Era all'ottavo mese di gravidanza, negli ultimi 3 anni ha subito numerosi intervenuti in chirurgia plastica ricostruttiva

Confermata dalla Cassazione la condanna a 18 anni di reclusione per Paolo Pietropaolo, il 42enne accusato del tentato omicidio (e stalking) di Carla Caiazzo, 42 anni, avvenuto poco più di tre anni fa, il primo febbraio 2016, a Pozzuoli. La donna venne gravemente sfregiata con il fuoco dal suo ex compagno. Era all’ottavo mese di gravidanza e poco dopo il ricovero d’urgenza all’ospedale Cardarelli diede alla luce Giulia Pia grazie a un vero e proprio miracolo dei medici, che fecero partorire la donna nonostante le gravi ustioni riportate.

Sia in primo che secondo grado, lo scorso 28 novembre 2017, Pietropaolo era stato condannato a 18 anni di reclusione. Agì per gelosia perché la loro storia era finita e Carla, pur aspettando una bambina da lui, aveva iniziato una nuova relazione.

“La Cassazione ha fatto giustizia non solo per Carla ma per tutte le donne che quotidianamente sono vittima della violenza bieca di pusillanimi». Così, l’avvocato Maurizio Zuccaro, legale di Carla Caiazzo.

Assistito dall’avvocato Gennaro Razzino, Pietropaolo dopo la sentenza in Appello provò più volte a giustificarsi: “Non smetterò mai di chiedere perdono a Carla, a nostra figlia, alle nostre famiglie, a tutte le donne e anche a me stesso”. L’uomo definì il suo gesto “atroce, repellente, assurdo. Io stesso ho difficoltà a identificarmi in quella persona” aggiunse.
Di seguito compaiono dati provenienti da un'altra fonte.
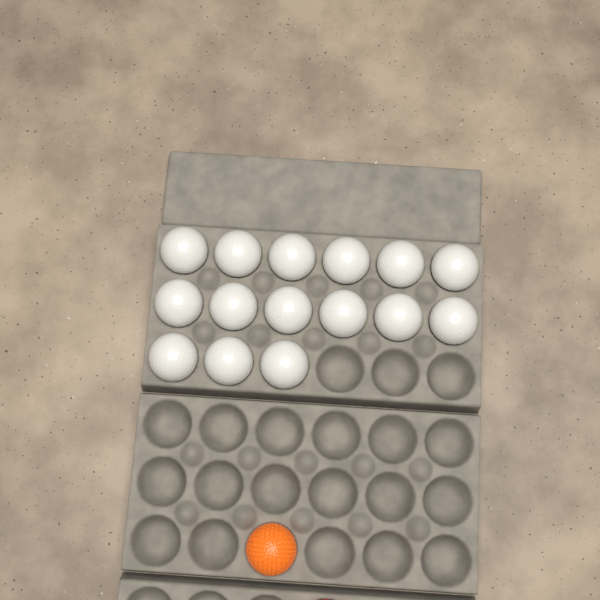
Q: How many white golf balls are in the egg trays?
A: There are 15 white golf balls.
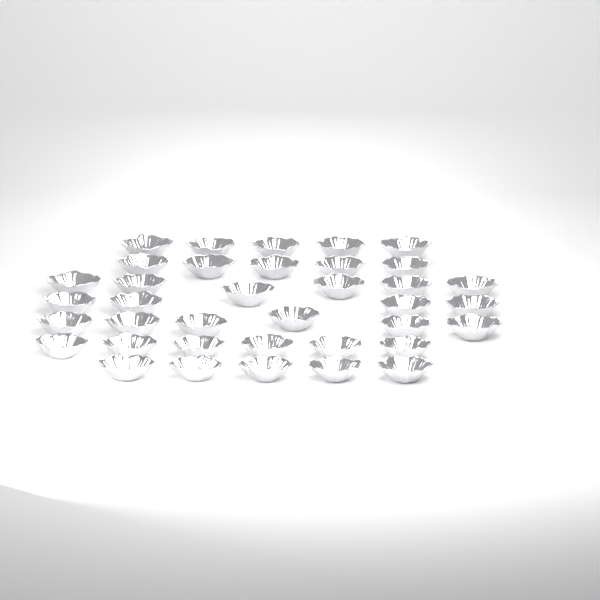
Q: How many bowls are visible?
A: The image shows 37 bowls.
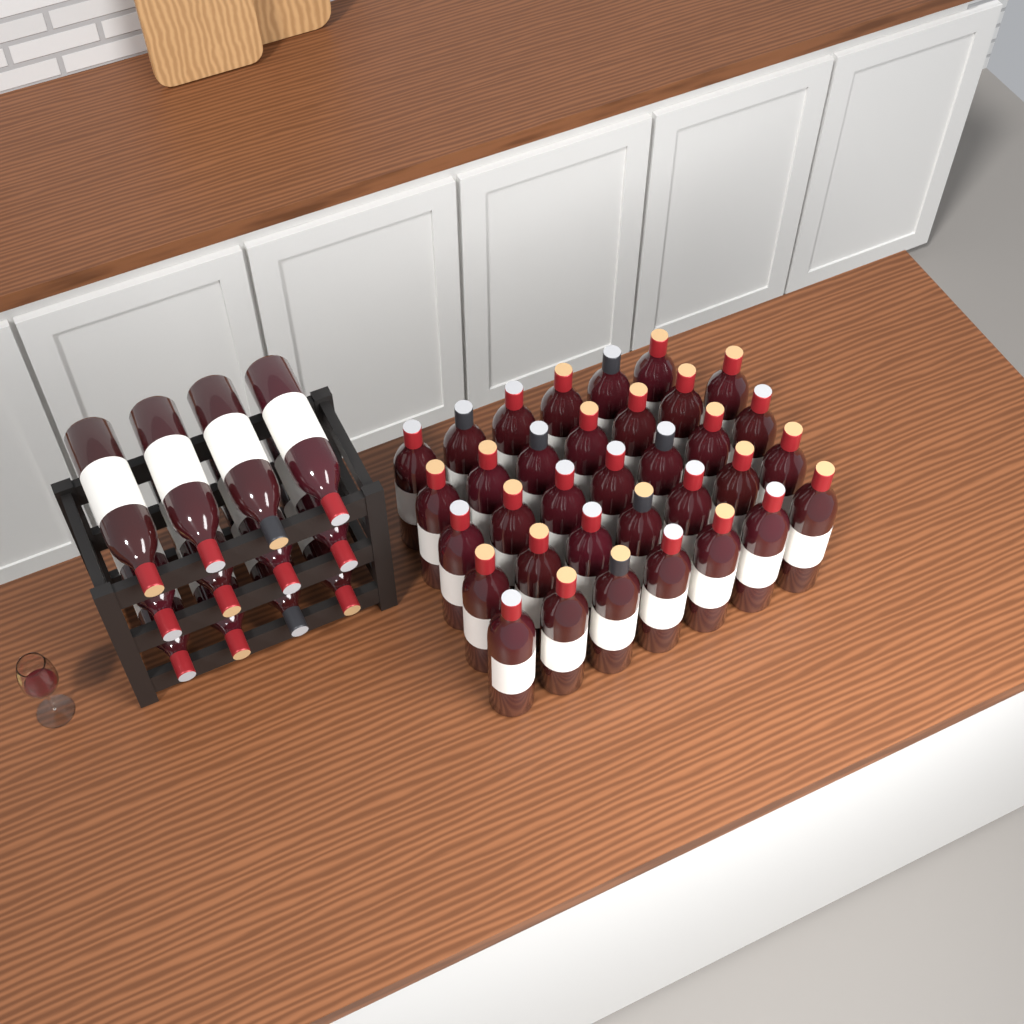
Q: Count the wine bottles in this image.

LA RINASCITA – “Le cicatrici sono più ‘morbide’, oggi mi riconosco grazie ai medici”. Protagonista dell’ultimo episodio del docu-web in Prima Linea, realizzato da VocediNapoli.it sull’ospedale Cardarelli, Carla Caiazzo nei mesi scorsi ha raccontato la sua esperienza, durata cinque mesi, nel più grande ospedale del sud Italia. Nel corso degli ultimi tre anni Carla ha subito numerosi intervenuti in chirurgia plastica ricostruttiva.

“Devo tutto ai medici del Cardarelli – racconta -. Hanno fatto in modo che mi riconoscessi oggi. Ho tante cicatrici, e quelle purtroppo non me le potrà togliere nessuno, però sono diventate morbide, simbolicamente parlando. Ho visto mia figlia dopo tre mesi perché ero ricoverato in terapia intensiva e non ero pronta a vivere un’emozione così forte. E’ stata una sensazione unica, irripetibile, ero molto giù e lei mi ha dato la giusta carica.

“E’ come ucciderti lasciandoti viva perché a volte mi sono sentita morire. Guardarsi allo specchio e non vedersi più, non vedere la stessa immagine, per me è stato uno choc. Il mio lavoro è quello di accettare quello che non è più possibile riavere. Vado avanti e cerco di accettarmi per come sono. Prima mi soffermavo su delle sciocchezze ora invece mi godo una giornata di sole, mi godo mi figlia, il mio compagno la mia famiglia e tutto con un sapore diverso. Ho ripreso la mia vita grazie ai medici del Cardarelli e all’equipe del dottor Roberto D’Alessio.